Jim Clancy quit his long-standing job on CNN after he appeared to suggest that the Charlie Hebdo terror attacks were provoked by what he perceives to be the magazine’s pro-Israel stance.
He left the channel following 34 years in the role of international correspondent on Friday.
His departure came as he voiced his theory as to why the French satirical publication chose to print caricatures of the Prophet Mohamed in a series of tweets earlier this month
Clancy suggested that Charlie Hebdo aimed to poke fun not at the Prophet, but those who “distort his word”.

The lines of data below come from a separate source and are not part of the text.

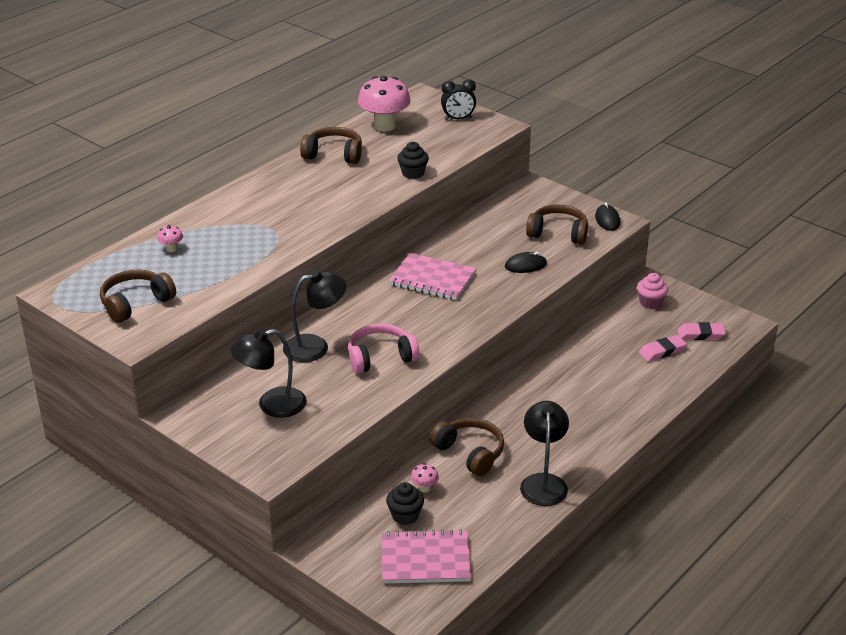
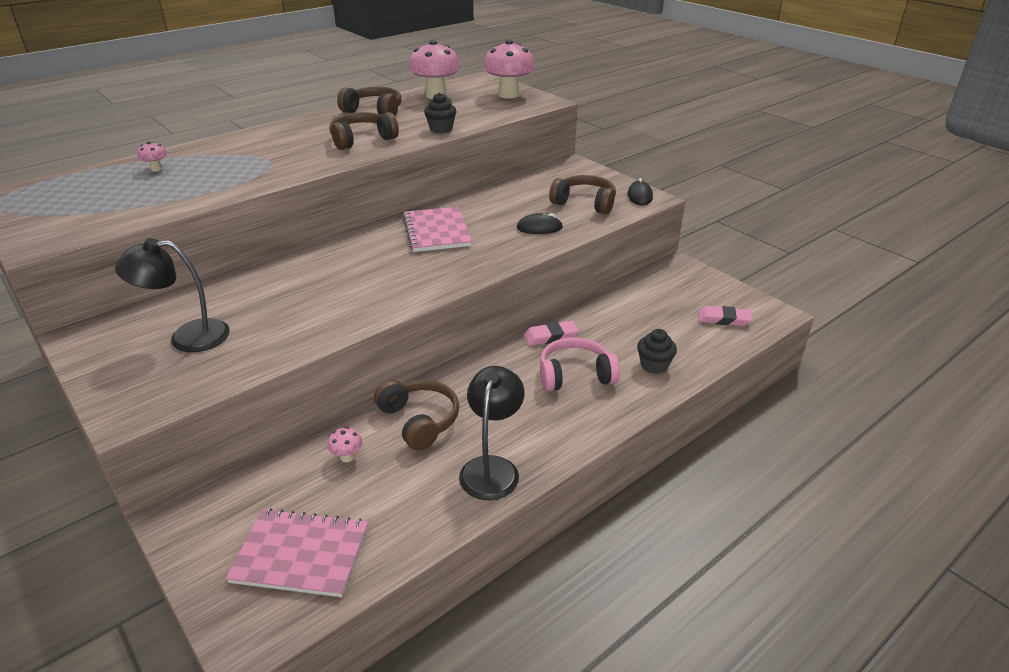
camera: 10 degrees right, 0 degrees up
brown headphones [100,269,176,323] -> brown headphones moved to [330,112,399,150]
black lamp [283,270,346,362] -> none
pink headphones [348,324,419,374] -> pink headphones moved to [540,337,620,391]
black cupcake [386,482,424,525] -> black cupcake moved to [637,329,677,374]
pink notebook [389,253,477,300] -> pink notebook turned 45 degrees clockwise [403,207,472,252]
black clock [441,79,476,120] -> pink mushroom [483,40,535,98]
pink cupcake [637,273,668,309] -> none
pink eraser [639,335,687,362] -> pink eraser moved to [524,320,579,346]

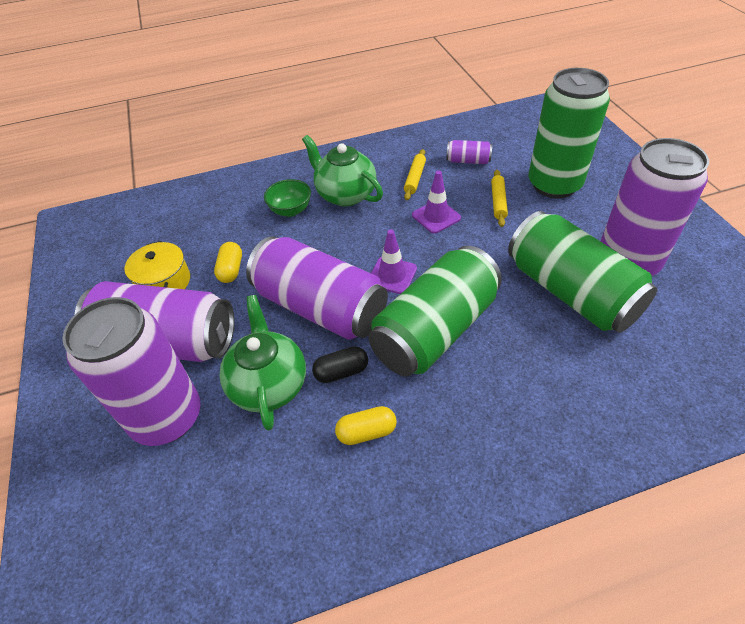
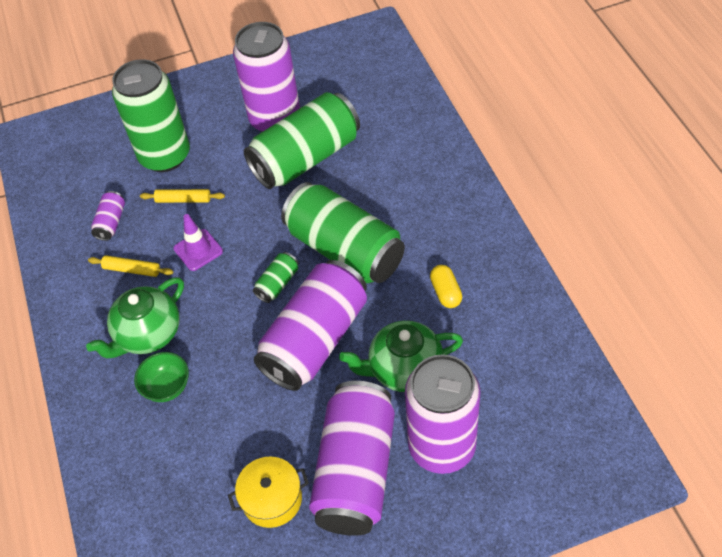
camera: 90 degrees left, 5 degrees up
yellow capsule [214,242,242,283] -> none
black capsule [312,346,368,383] -> none
purple traffic cone [371,230,417,294] -> green can [253,252,299,303]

When Clancy’s followers challenged his opinion, pointing out that Charlie Hebdo is staunchly anti-religious, he responded with the following:
Hasbara is a Hebrew word which means “explaining” and is a term frequently used in debates about the Israel and Palestine conflicts by the State of Israel to justify their actions internationally. Those who criticise the Israeli government often use the word to highlight things they believe to be indicative of pro-Israeli propaganda.
Clancy has publicly condemned Israel’s actions in Gaza, while Oren Kessler works for an influential Washington think tank called the Foundation for Defense of Democracies, known for its support of Israel.
Beyond that, little explanation has been given as to exactly what Clancy meant by his tweets, but that hasn’t stopped the US media from speculating over whether his pro-Palestine leanings led to his departure from the channel.
Clancy has remained silent over the issue, and deleted his entire Twitter account on Thursday, while CNN confirmed his resignation with the following statement: “We thank him for more than three decades of distinguished service, and wish him nothing but the best.”
However, in a circulated internal email sent to colleagues on Friday, and published by TV Newser, Clancy appeared to be in good spirits.
“Through it all, CNN has been a family to my own family,” he wrote. “That means something.”